Learning Spanish As An Adult

I admit it – I have been learning Spanish for about 25  years, although I was never truly focused on that goal until recently (necessity being a strong motivator). 

And I’ll explain here a sort of pet peeve. Beginning of soapbox: I think it’s an odd way to discuss learning languages by using the term “my” French, or “my” Japanese. I’m quite sure I used that term before, (when I was but a child!) but now it seems annoying to me to describe a language as belonging to you when what you are really discussing is your fluency and skills. 
I also feel strongly that if a person chooses to live in a country with a different national language, he or she should strive to learn the language. The citizens of the US practically demand it of immigrants, and in Mexico, I have noticed that people in general really appreciate it when I try to converse with them, even though I make lots and lots of mistakes. Lots! End of soapbox.
Somehow I thought that I would wait, silently learning, until I could speak nearly perfectly to start trying. That is not a satisfactory method of learning. (Duh! As a teacher, I surely should have known better!) Now I just jump in, and I probably make one or more mistakes in every other sentence. Everything is different – the sounds, and the word order: nouns have genders in Spanish, too.
Anyway, I began to learn Spanish, I would have to say, from singing songs in Spanish – and, by the way, it was hard for me to believe that so much music had been so completely unknown to me. There was an entire repertoire of popular music in Spanish that I was completely unaware of! I had heard two popular Spanish songs in the seventies that made a deep impression on me. I even remember where I was when I first heard them. 
Beginning of ramble:
The first of the two songs was performed by a singer named Jose Jose (although I didn’t know his name at the time). It was called La Barca Del Olvido. One reason I think I liked it so much was that I could understand a lot of the chorus, probably from singing in Italian. The chorus lyrics begin 
Espera un poco, un poquito mas,
Para llevarte mi felicidad.
and I would say that means
Wait a little, just a little more,
To take away my happiness.
The memorable part of the chorus employs a musical device called melodic sequence, the repetition of a melodic phrase at different levels of pitch. 
The other song was by a group called Mocedades, from Spain. It is a very beautiful, famous, meaningful love song, and won a world-level prize in a songwriting competition. Its title is Eres Tu, and it is still very well-known. The beginning of the chorus, roughly translated, is
You are like the water in my fountain,
You are the flame in my hearth,
You are the wheat in m y bread,
Hmm – it’s so much more beautiful in Spanish!! No wonder I’ve never heard an English translation!
End of rambling aside.
I began to sing and perform songs in Spanish in the mid-eighties.

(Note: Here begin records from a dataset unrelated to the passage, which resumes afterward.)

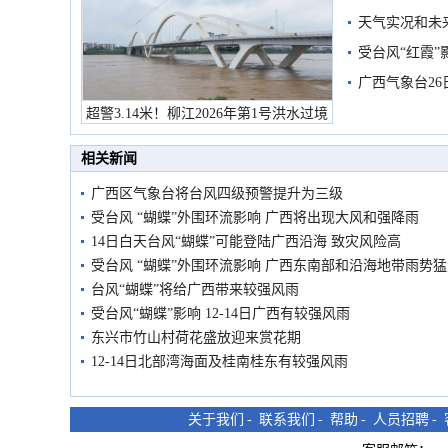
天气实况和未
受台风“红霞”
有较强降雨
广西气象台26
超警3.14米！柳江2026年第1号洪水过境
市民在堤岸见证汛况
相关新闻
广西区气象台将台风四级预警提升为三级
受台风 “蝴蝶”外围环流影响 广西将出现大风和强降雨
14日白天台风“蝴蝶”可能登陆广西沿海 致灾风险高
受台风 “蝴蝶”外围环流影响 广西东南部和沿海地带雨势
台风“蝴蝶”将给广西带来较强风雨
受台风“蝴蝶”影响 12-14日广西有较强风雨
东兴市竹山村荷花盛放迎来赏花期
12-14日北部湾海面及桂南桂东有较强风雨
关于我们
-
联系我们
-
帮助
-
人员招聘
-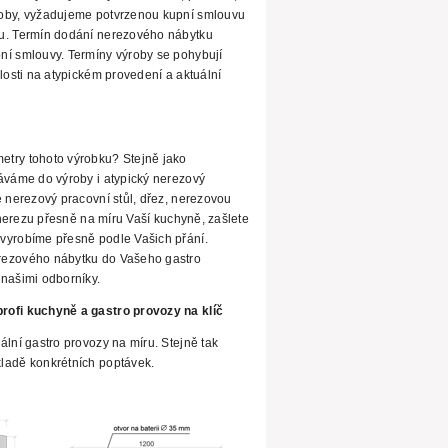
roby, vyžadujeme potvrzenou kupní smlouvu
u. Termín dodání nerezového nábytku
ní
smlouvy. Termíny výroby se pohybují
losti na atypickém provedení a aktuální
etry tohoto výrobku? Stejně
jako
áváme do výroby i atypický
nerezový
e nerezový pracovní stůl, dřez, nerezovou
z nerezu přesně na míru Vaší kuchyně, zašlete
vyrobíme přesně podle Vašich přání.
rezového nábytku do Vašeho gastro
našimi odborníky.
rofi
kuchyně a gastro provozy na klíč
ální gastro provozy na míru. Stejně tak
ladě konkrétních poptávek.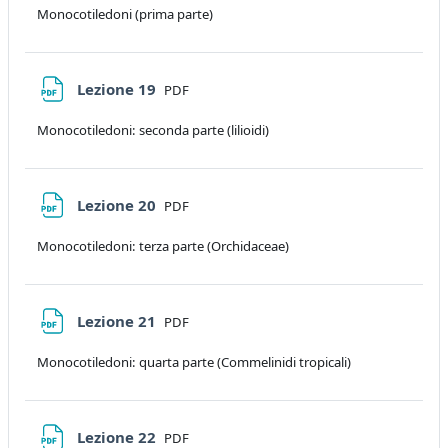
Monocotiledoni (prima parte)
File
Lezione 19
PDF
Monocotiledoni: seconda parte (lilioidi)
File
Lezione 20
PDF
Monocotiledoni: terza parte (Orchidaceae)
File
Lezione 21
PDF
Monocotiledoni: quarta parte (Commelinidi tropicali)
File
Lezione 22
PDF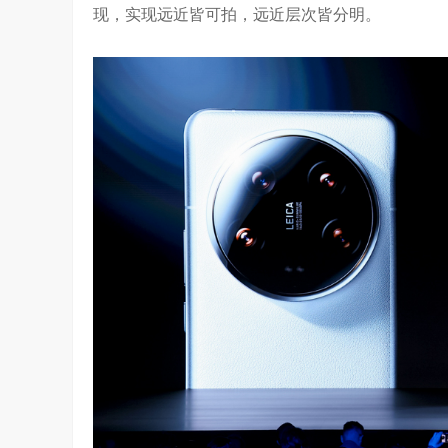
现，实现远近皆可拍，远近层次皆分明。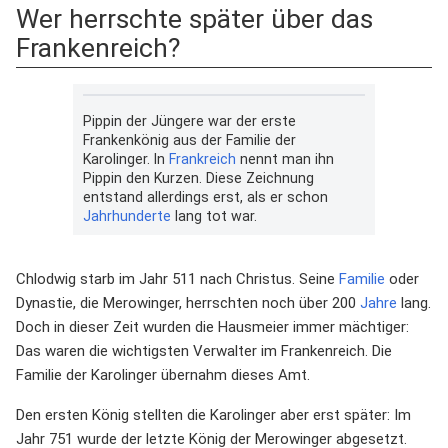
Wer herrschte später über das
Frankenreich?
Pippin der Jüngere war der erste
Frankenkönig aus der Familie der
Karolinger. In
Frankreich
nennt man ihn
Pippin den Kurzen. Diese Zeichnung
entstand allerdings erst, als er schon
Jahrhunderte
lang tot war.
Chlodwig starb im Jahr 511 nach Christus. Seine
Familie
oder
Dynastie, die Merowinger, herrschten noch über 200
Jahre
lang.
Doch in dieser Zeit wurden die Hausmeier immer mächtiger:
Das waren die wichtigsten Verwalter im Frankenreich. Die
Familie der Karolinger übernahm dieses Amt.
Den ersten König stellten die Karolinger aber erst später: Im
Jahr 751 wurde der letzte König der Merowinger abgesetzt.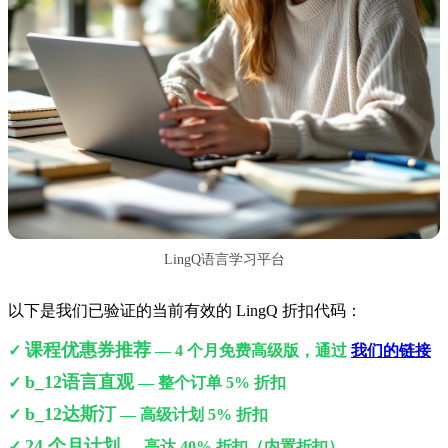
LingQ语言学习平台
以下是我们已验证的当前有效的 LingQ 折扣代码：
课程优惠券推荐
✓
— 4 个月免费高级版，通过
我们的链接
b_12语言直观
✓
— 整个订单 5% 折扣
b_12达斯汀
✓
— 高级计划 5% 折扣
24 个月计划
✓
— 高达 40% 折扣（内置折扣）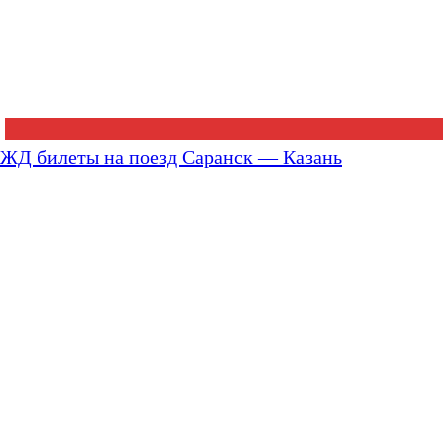
ЖД билеты на поезд Саранск — Казань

From my traditional music training I knew that it was essential not just to sing the sounds of the language, but to understand them, and I translated every word, with Chon’s patient help. I learned and performed many songs. 
But the first time I visited Mexico I didn’t understand anything at all. I could speak “food” pretty well, with reasonably good pronunciation, and that was it. In our house Chon and I only spoke English, so I really never praticed speaking Spanish unless I was in Mexico, and that was only for one, two, or three weeks every year. I tried, though, and Chon’s family was patient, too. They didn’t have much choice, really, and they always treated me extremely well. There are very few people in our little town even now who speak English. And something I have noticed is that even though students here take classes in English, they do not learn to speak it. There seems to be no “Conversational English” offered. Even students who get high grades in English only can read it (a little).
In case you have never thought about it, an English speaker must learn to use different muscles to correctly pronounce Spanish, so for many English speakers our speech will always have a big, fat accent, and we sound to Spanish speakers just as many adults who learn English sound to us English speakers. (Congratulations if you were able to follow that sentence!)
Anyway, I’d like to encourage anyone to learn a new language. If it interests you, or if you are motivated for some reason, give it a try! There are lots of good classes in the states. If you learn some beginning Spanish, your hispanic friends will enjoy your efforts, and it’s probably really good exercise for the brain.